V. Incentive Award Opportunities

        5.1.    Terms.    At the time performance goals are established for a Performance Period, the Committee also shall establish an Individual Award Opportunity for each Participant or group of Participants, which shall be based on the achievement of one or more specified targets of performance goals. The targets shall be expressed in terms of an objective formula or standard which may be based upon the Participant's Annual Base Salary or a multiple thereof. In all cases the Committee shall have the sole and absolute discretion to reduce the amount of any payment under any Incentive Award Opportunity that would otherwise be made to any Participant or to decide that no payment shall be made. No Participant shall receive a payment under the Plan with respect to any Performance Period in excess of $2,500,000 which maximum amount shall be prorated with respect to Performance Periods that are less than one year in duration.

        5.2.    Incentive Payments.    Payments under Incentive Award Opportunities shall be in cash and shall be made at the time determined by the Committee after the end of the Performance Period for which the Incentive Awards are payable, except that no such payment shall be made unless and until the Committee, based to the extent applicable on the Company's audited consolidated financial statements for such Performance Period (as prepared and reviewed by the Company's independent public accountants), has certified in writing the extent to which the applicable performance goals for such Performance Period have been satisfied.

VI. General

        6.1.    Effective Date and Term of Plan.    The Plan shall be submitted to the stockholders of the Company for approval at the 2003 annual meeting of stockholders and, if approved by the affirmative vote of a majority of the shares of common stock of the Company present in person or represented by proxy at such

 


meeting, shall become effective for Performance Periods beginning on and after January 1, 2003. This Plan shall terminate as of December 31, 2007, unless terminated earlier by the Board. In the event that this Plan is not approved by the stockholders of the Company, this Plan shall be null and void with respect to Participants who are "covered employees" within the meaning of Section 162(m) of the Code.

        6.2.    Amendments.    The Board may amend this Plan as it shall deem advisable, subject to any requirement of stockholder approval required by applicable law, rule or regulation, including Section 162(m) of the Code.

        6.3.    Non-Transferability of Awards.    No award under the Plan shall be transferable other than by will, the laws of descent and distribution or pursuant to beneficiary designation procedures approved by the Company. Except to the extent permitted by the foregoing sentence, no award may be sold, transferred, assigned, pledged, hypothecated, encumbered or otherwise disposed of (whether by operation of law or otherwise) or be subject to execution, attachment or similar process. Upon any attempt to sell, transfer, assign, pledge, hypothecate, encumber or otherwise dispose of any such award, such award and all rights thereunder shall immediately become null and void.

        6.4.    Tax Withholding.    The Company shall have the right to require, prior to the payment of any amount pursuant to an award made hereunder, payment by the Participant of any Federal, state, local or other taxes which may be required to be withheld or paid in connection with such award.

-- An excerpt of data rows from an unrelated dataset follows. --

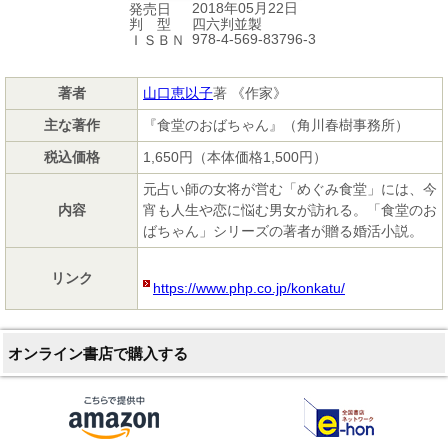
2018年05月22日
発売日
四六判並製
判 型
978-4-569-83796-3
ＩＳＢＮ
著者
山口恵以子
著 《作家》
主な著作
『食堂のおばちゃん』（角川春樹事務所）
税込価格
1,650円（本体価格1,500円）
元占い師の女将が営む「めぐみ食堂」には、今
内容
宵も人生や恋に悩む男女が訪れる。「食堂のお
ばちゃん」シリーズの著者が贈る婚活小説。
リンク
https://www.php.co.jp/konkatu/
オンライン書店で購入する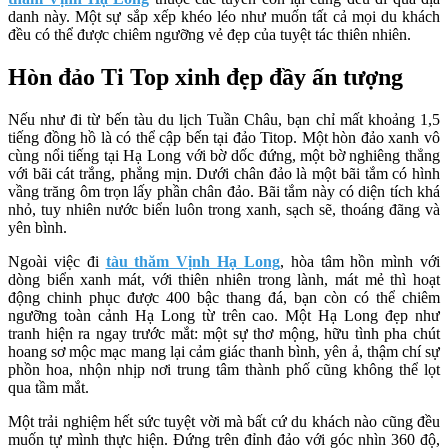
danh này. Một sự sắp xếp khéo léo như muốn tất cả mọi du khách
đều có thể được chiêm ngưỡng vẻ đẹp của tuyệt tác thiên nhiên.
Hòn đảo Ti Top xinh đẹp đầy ấn tượng
Nếu như đi từ bến tàu du lịch Tuần Châu, bạn chỉ mất khoảng 1,5
tiếng đồng hồ là có thể cập bến tại đảo Titop. Một hòn đảo xanh vô
cùng nổi tiếng tại Hạ Long với bờ dốc đứng, một bờ nghiêng thẳng
với bãi cát trắng, phẳng mịn. Dưới chân đảo là một bãi tắm có hình
vầng trăng ôm trọn lấy phần chân đảo. Bãi tắm này có diện tích khá
nhỏ, tuy nhiên nước biển luôn trong xanh, sạch sẽ, thoáng đãng và
yên bình.
Ngoài việc đi
tàu thăm Vịnh Hạ Long
, hòa tâm hồn mình với
dòng biển xanh mát, với thiên nhiên trong lành, mát mẻ thì hoạt
động chinh phục được 400 bậc thang đá, bạn còn có thể chiêm
ngưỡng toàn cảnh Hạ Long từ trên cao. Một Hạ Long đẹp như
tranh hiện ra ngay trước mắt: một sự thơ mộng, hữu tình pha chút
hoang sơ mộc mạc mang lại cảm giác thanh bình, yên ả, thậm chí sự
phồn hoa, nhộn nhịp nơi trung tâm thành phố cũng không thể lọt
qua tầm mắt.
Một trải nghiệm hết sức tuyệt vời mà bất cứ du khách nào cũng đều
muốn tự mình thực hiện. Đứng trên đỉnh đảo với góc nhìn 360 độ,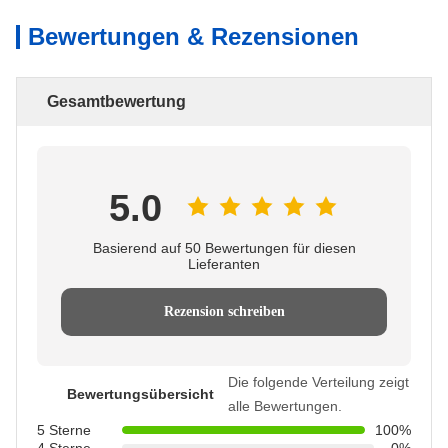
Bewertungen & Rezensionen
Gesamtbewertung
5.0
Basierend auf 50 Bewertungen für diesen
Lieferanten
Rezension schreiben
Die folgende Verteilung zeigt
Bewertungsübersicht
alle Bewertungen.
5 Sterne
100%
4 Sterne
0%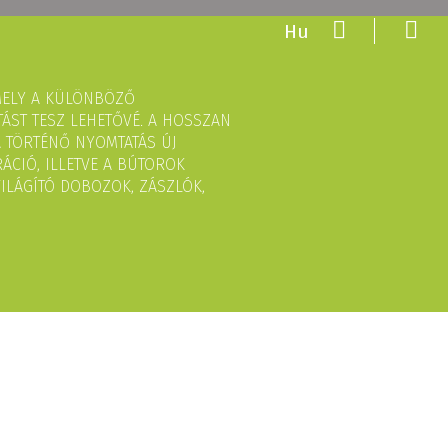
Hu
AMELY A KÜLÖNBÖZŐ
ÁST TESZ LEHETŐVÉ. A HOSSZAN
RA TÖRTÉNŐ NYOMTATÁS ÚJ
ÁCIÓ, ILLETVE A BÚTOROK
ILÁGÍTÓ DOBOZOK, ZÁSZLÓK,
TVILÁGÍTHATÓ TEXTILDOBOZ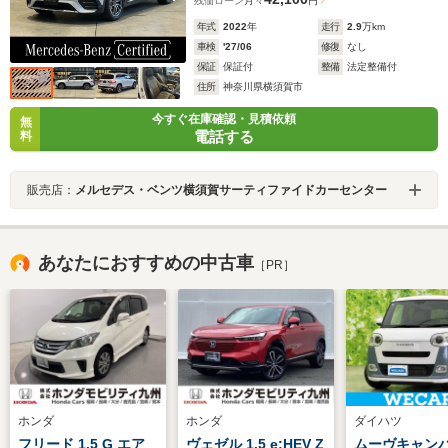
残価ローン
月々
円
年式
2022
年
走行
2.9
万km
車検
'27/06
修復
なし
保証
保証付
整備
法定整備付
住所
神奈川県横須賀市
今すぐ在庫確認・見積依頼
無
電話する
料
販売店：
メルセデス・ベンツ横須賀サーティファイドカーセンター
あなたにおすすめの中古車
［PR］
ホンダ
ホンダ
ダイハツ
フリード 1.5 G エア
ヴェゼル 1.5 e:HEV Z
ムーヴキャンバス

        6.5.    No Right of Participation or Employment.    No person shall have any right to participate in this Plan. Neither this Plan nor any award made hereunder shall confer upon any person any right to continued employment by the Company, any subsidiary or any affiliate of the Company or affect in any manner the right of the Company, any subsidiary or any affiliate of the Company to terminate the employment of any person at any time without liability hereunder.

        6.6.    Designation of Beneficiary.    If permitted by the Company, a Participant may file with the Committee a written designation of one or more persons as such Participant's beneficiary or beneficiaries (both primary and contingent) in the event of the Participant's death.

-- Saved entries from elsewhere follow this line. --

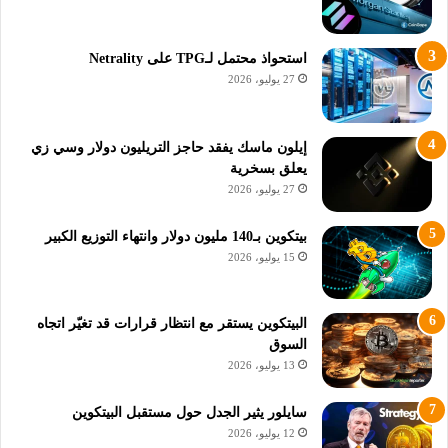
المستخدمين على النظام اسم “قاتل المعاملات”. ومع ذلك ، كانت
الاستجابة لخارطة طريق تحسين ياكوفينكو مختلطة ، حيث قال بعض
استحواذ محتمل لـTPG على Netrality
المستخدمين إن الأخبار “رائعة لسماعها” ، بينما لا يزال البعض الآخر
27 يوليو، 2026
يشكك في نزاهة سولانا.
تم التخطيط لدعوة النظام البيئي Solana في 2 مارس 2023 ، حيث
إيلون ماسك يفقد حاجز التريليون دولار وسي زي
يعلق بسخرية
تعتزم مناقشة حالة النظام البيئي بعد قرار سولانا تسعى لتحسين
27 يوليو، 2026
البلوكشين الخاص بها ، من بين قضايا أخرى.
بيتكوين بـ140 مليون دولار وانتهاء التوزيع الكبير
ليس فقط سولانا تسعى لتحسين البلوكشين الخاص بها، ففي وقت
15 يوليو، 2026
لاحق من الشهر، في 27 مارس ، يخطط بروتوكول اتصالات شبكة
هيليوم للانتقال إلى بلوكتشين سولانا لنشر أوراكل.
البيتكوين يستقر مع انتظار قرارات قد تغيّر اتجاه
السوق
13 يوليو، 2026
سايلور يثير الجدل حول مستقبل البيتكوين
12 يوليو، 2026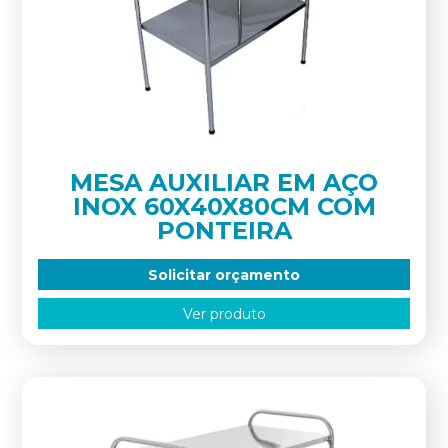
MESA AUXILIAR EM AÇO
INOX 60X40X80CM COM
PONTEIRA
Solicitar orçamento
Ver produto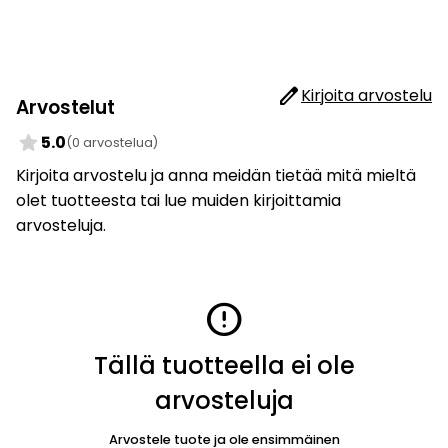
edit
Kirjoita arvostelu
Arvostelut
star
5.0
(0 arvostelua)
Kirjoita arvostelu ja anna meidän tietää mitä mieltä
olet tuotteesta tai lue muiden kirjoittamia
arvosteluja.
error
Tällä tuotteella ei ole
arvosteluja
Arvostele tuote ja ole ensimmäinen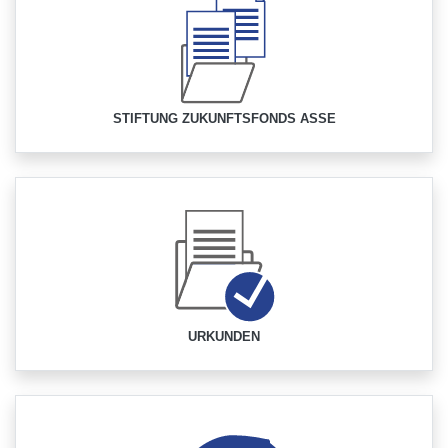
STIFTUNG ZUKUNFTSFONDS ASSE
URKUNDEN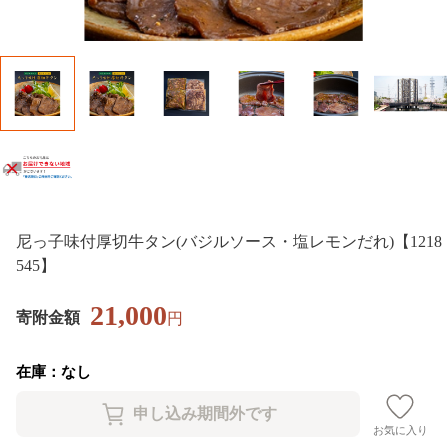
尼っ子味付厚切牛タン(バジルソース・塩レモンだれ)【1218
545】
21,000
寄附金額
円
在庫：なし
お気に入り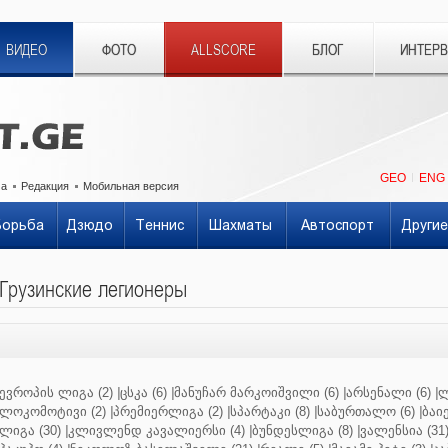
ВИДЕО
ФОТО
ALLSCORE
БЛОГ
ИНТЕР
GEO
ENG
ма
Редакция
Мобильная версия
Борьба
Дзюдо
Теннис
Шахматы
Автоспорт
Другие
Грузинские легионеры
ევროპის ლიგა (2)
|
ცსკა (6)
|
მანუჩარ მარკოიშვილი (6)
|
არსენალი (6)
|
ლ
ლოკომოტივი (2)
|
პრემიერლიგა (2)
|
სპარტაკი (8)
|
საბურთალო (6)
|
ბაიე
ლიგა (30)
|
კლივლენდ კავალიერსი (4)
|
ბუნდესლიგა (8)
|
ვალენსია (31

        Each beneficiary designation shall become effective only when filed in writing with the Committee during the Participant's lifetime on a form prescribed by the Committee. The spouse of a married Participant domiciled in a community property jurisdiction shall join in any designation of a beneficiary other than such spouse. The filing with the Committee of a new beneficiary designation shall cancel all previously filed beneficiary designations.

        If a Participant fails to designate a beneficiary, or if all designated beneficiaries of a Participant predecease the Participant, then each outstanding award shall be payable to the Participant's executor, administrator, legal representative or similar person.

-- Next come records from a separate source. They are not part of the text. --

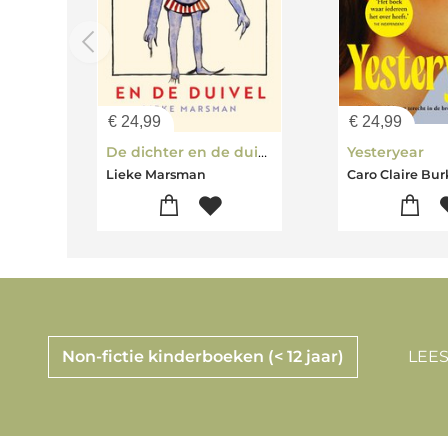
€
24,99
€
24,99
De dichter en de duivel
Yesteryear
Lieke Marsman
Caro Claire Bu
Non-fictie kinderboeken (< 12 jaar)
LEES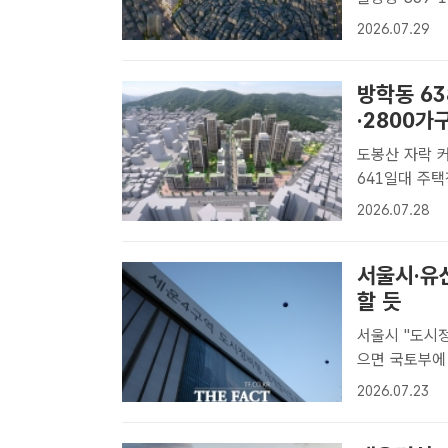
다. 사진은 불
2026.07.29
팩트｜황준익 기
방학동 63
·2800가
도봉산 자락 커뮤니티 단지로
641일대 주
638, 641
2026.07.28
일 도봉구 방학
서울시·유
할 듯
서울시 "도시
으면 국토부에 후속 절차 요청" 
가 취소를 둘
2026.07.23
과 직권취소 절
로구..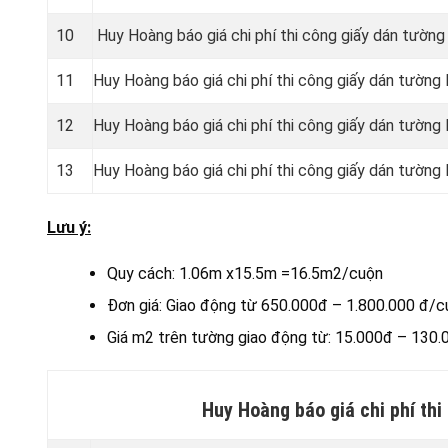
10
Huy Hoàng báo giá chi phí thi công giấy dán tườn
11
Huy Hoàng báo giá chi phí thi công giấy dán tường
12
Huy Hoàng báo giá chi phí thi công giấy dán tường
13
Huy Hoàng báo giá chi phí thi công giấy dán tường
Lưu ý:
Quy cách: 1.06m x15.5m =16.5m2/cuộn
Đơn giá: Giao động từ 650.000đ – 1.800.000 đ/c
Giá m2 trên tường giao động từ: 15.000đ – 130
Huy Hoàng báo giá chi phí th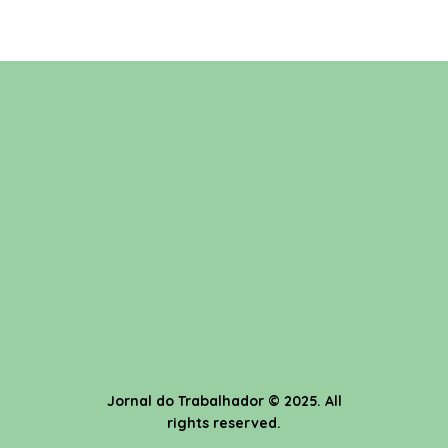
Jornal do Trabalhador
© 2025. All
rights reserved.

        6.7.    Governing Law.    This Plan and each award hereunder, and all determinations made and actions taken pursuant thereto, to the extent not otherwise governed by the Code or the laws of the United States, shall be governed by the laws of the State of Delaware and construed in accordance therewith without giving effect to principles of conflicts of laws.

        6.8.    Other Plans.    Payments under Incentive Award Opportunities shall not be treated as compensation for purposes of any other compensation or benefit plan, program or arrangement of the Company or any of its subsidiaries, unless either (i) such other plan provides compensation such as payments made pursuant to Incentive Award Opportunities are to be considered as compensation thereunder or (ii) the Board or the Committee so determines in writing. Neither the adoption of the Plan nor the submission of the Plan to the Company's stockholders for their approval shall be construed as limiting the power of the Board or the Committee to adopt such other incentive arrangements as it may otherwise deem appropriate.

        6.9.    Binding Effect.    The Plan shall be binding upon the Company and its successors and assigns and the Participants and their beneficiaries, personal representatives and heirs. If the Company becomes a party to any merger, consolidation or reorganization, then the Plan shall remain in full force and effect as an obligation of the Company or its successors in interest, unless the Plan is amended or terminated pursuant to Section 6.2.